Anyone who has tried to trade silver knows how difficult it is. While silver and gold are related, their movements are not influenced in the same way. In fact, they are almost negatively correlated.

This is because a strong economy tends to require more silver. On the other hand, a strong economy tends to be disadvantageous to gold.

Technical analysis

Therefore, to trade silver successfully, you first need to understand this foundation. Then, you need to understand clearly how to perform technical analysis. As you will realize, silver tends to have major movements within a short period and then stall.

Some of the technical indicators you can use to trade silver are moving averages, Relative Strength Index, and the MACD.

Demand and supply

To become a good silver trader, it is also important for you to understand the demand and supply dynamics. Most of the world’s silver is mined in countries like Mexico, China, Peru, and Australia. The biggest mining companies are Fresnillo, Glencore, Goldcorp, and Pan American Silver Corp.

On the other hand, the biggest demand for the metal is in companies like China, Japan, India, United Kingdom, US, Canada, and Germany among others.

As the middle class has risen around the world, the amount of silver demand and supply has risen (from 20K metric tons in 2005 to a high of 27K in 2018). The demand too has continued to rise, fueled by the fabrication industry, the jewelry industry, and the photovoltaic industry. However, the price will depend on the Fed’s monetary policy outlook.

Strategies to day trade silver

Like other financial assets, there are several strategies that you can use to trade silver. First, you can use the scalping approach, which involves buying and selling the metal within a few minutes. The goal is to generate small profits several times per day. 

Second, there is the trend-following strategy, which involves buying into an existing trend. As a trend-follower, you should identify an existing trend and place a trade in that direction.
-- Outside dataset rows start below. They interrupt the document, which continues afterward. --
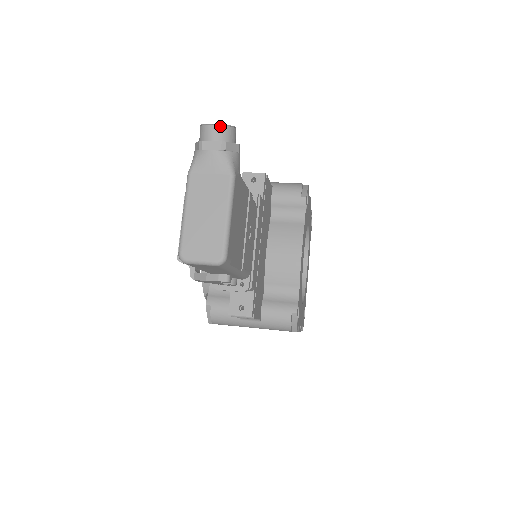
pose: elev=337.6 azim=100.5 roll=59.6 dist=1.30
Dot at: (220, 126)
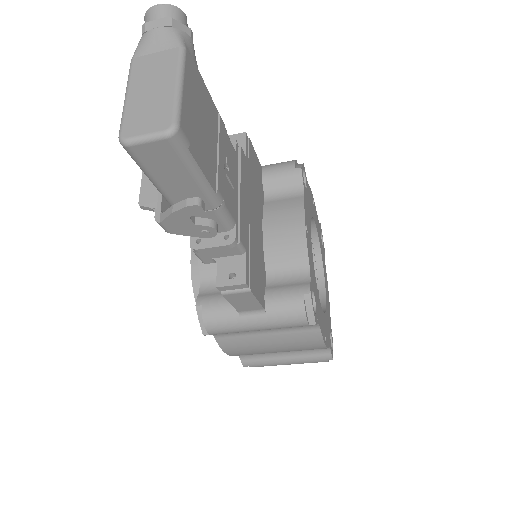
Dot at: (164, 6)
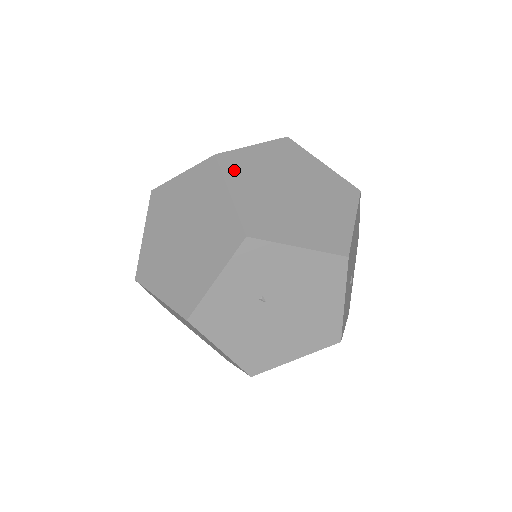
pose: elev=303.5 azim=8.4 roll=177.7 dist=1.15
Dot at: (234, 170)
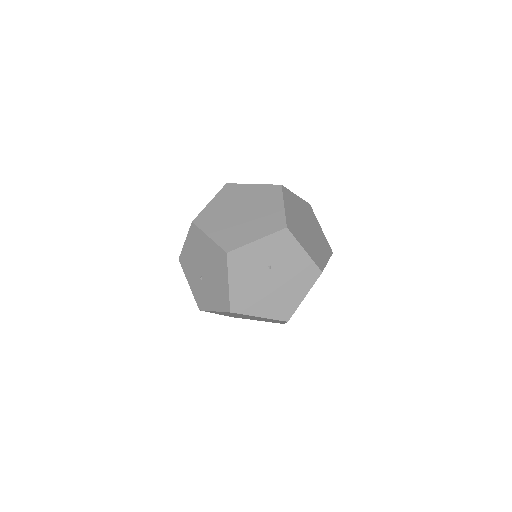
Dot at: (287, 198)
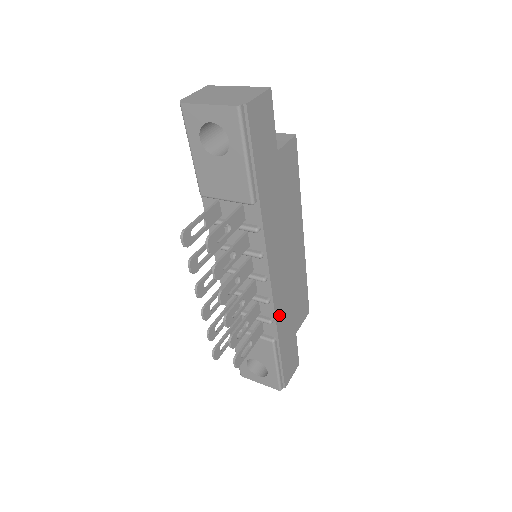
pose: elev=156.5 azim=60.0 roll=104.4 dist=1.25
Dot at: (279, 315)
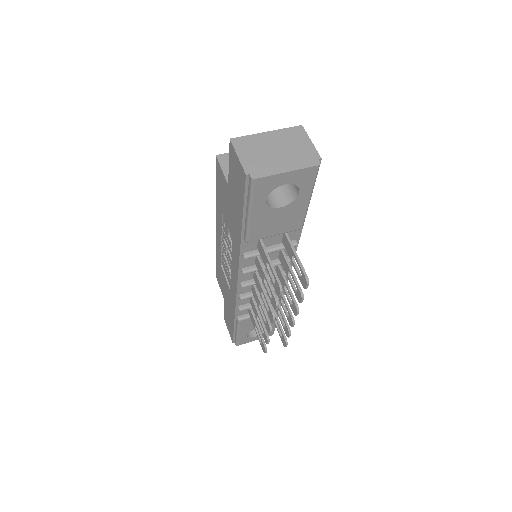
Dot at: occluded
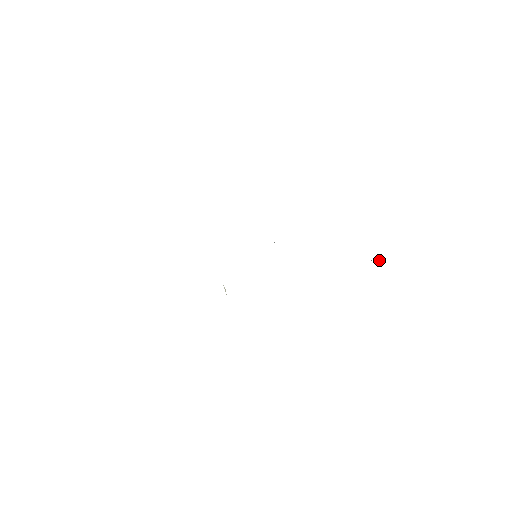
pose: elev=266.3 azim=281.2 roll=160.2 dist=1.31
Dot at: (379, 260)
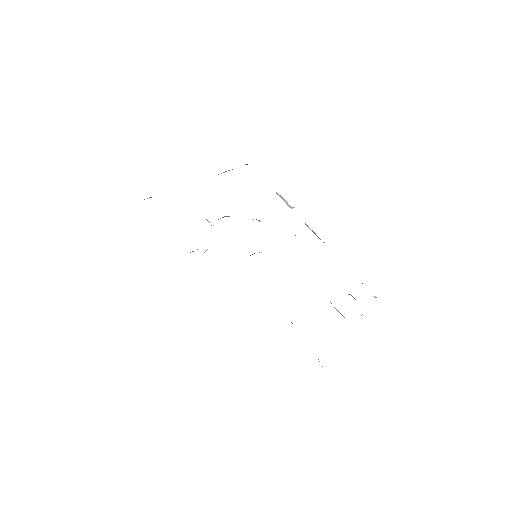
Dot at: occluded
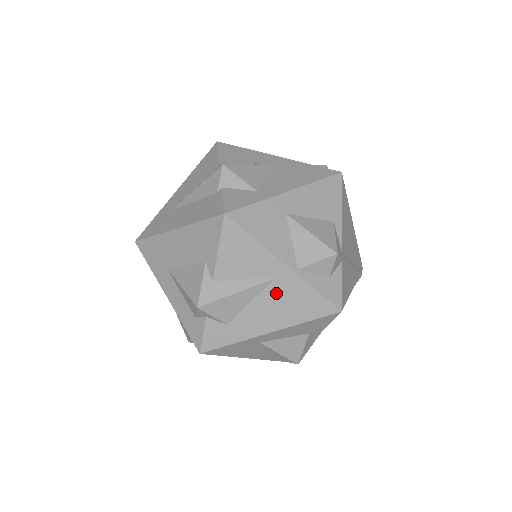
If silver is rising, you place a buy trade and vice versa and wait for it to reverse.

Third, there is a strategy known as a reversal, where your goal is to predict when an existing trend is about to end. Some of the top reversal trading strategies are using chart patterns like double-top and rising wedges, using candlestick patterns like doji and hammer, and using indicators like moving averages.
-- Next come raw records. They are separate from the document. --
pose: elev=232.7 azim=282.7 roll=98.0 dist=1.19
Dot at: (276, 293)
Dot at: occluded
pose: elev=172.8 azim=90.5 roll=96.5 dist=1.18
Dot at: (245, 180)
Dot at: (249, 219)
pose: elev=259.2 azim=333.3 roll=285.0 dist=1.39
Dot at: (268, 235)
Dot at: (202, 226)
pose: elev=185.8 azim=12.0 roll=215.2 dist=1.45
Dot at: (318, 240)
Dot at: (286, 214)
Further, you can use news trading, where you react to important news and economic data. Some of the most notable economic numbers to have in mind are non-farm payrolls (NFP) and inflation.

Pros and cons of silver

There are several advantages of trading silver. First, silver is offered by most companies in the United States and globally. Second, it is a highly liquid metal, which makes it easy to enter and exit trades.
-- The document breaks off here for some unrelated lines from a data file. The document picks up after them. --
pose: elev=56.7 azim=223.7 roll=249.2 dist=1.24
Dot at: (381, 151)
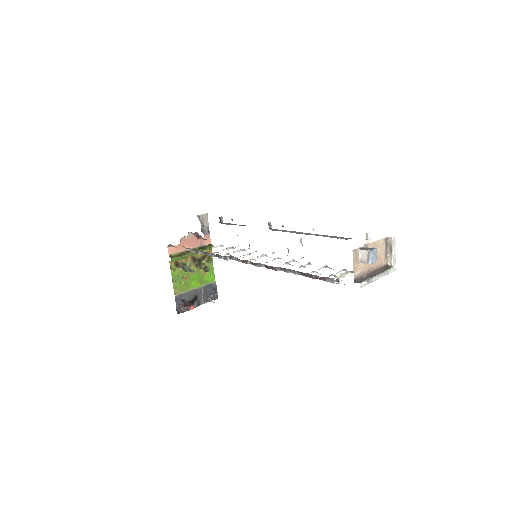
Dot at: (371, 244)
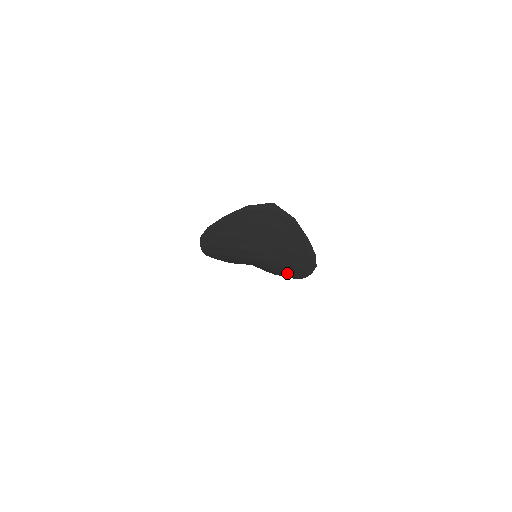
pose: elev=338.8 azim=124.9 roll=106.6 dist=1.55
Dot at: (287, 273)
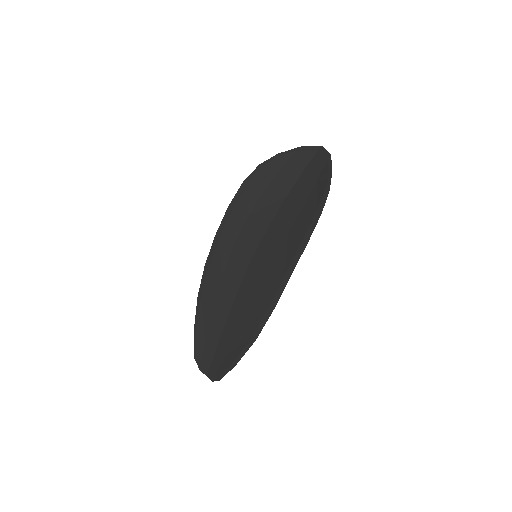
Dot at: (272, 282)
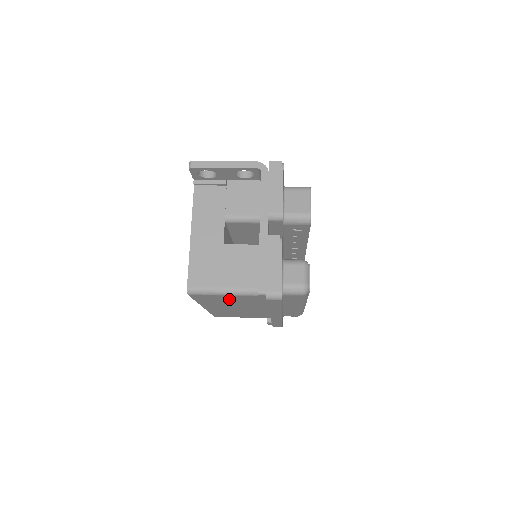
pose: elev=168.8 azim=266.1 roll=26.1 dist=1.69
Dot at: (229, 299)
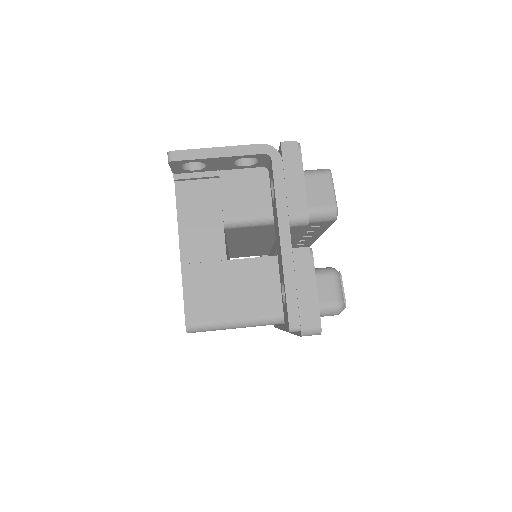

Third, silver has a close relationship with gold, one of the most popular metals in the world. Finally, it has numerous catalysts, especially in the monetary policy side.

The top cons of silver trading are its elevated volatility and the use of leverage and margin. The latter two can lead to substantial losses when silver prices show significant volatility.

Summary: How difficult is it to trade silver?

Let us be clear, We do not recommend any new trader to focus on silver. For experienced traders, We recommend that you take time to come up with a good trading strategy.

This strategy should be different from what you normally use to trade currencies and stocks. Make sure you understand the different supply chains and the demand.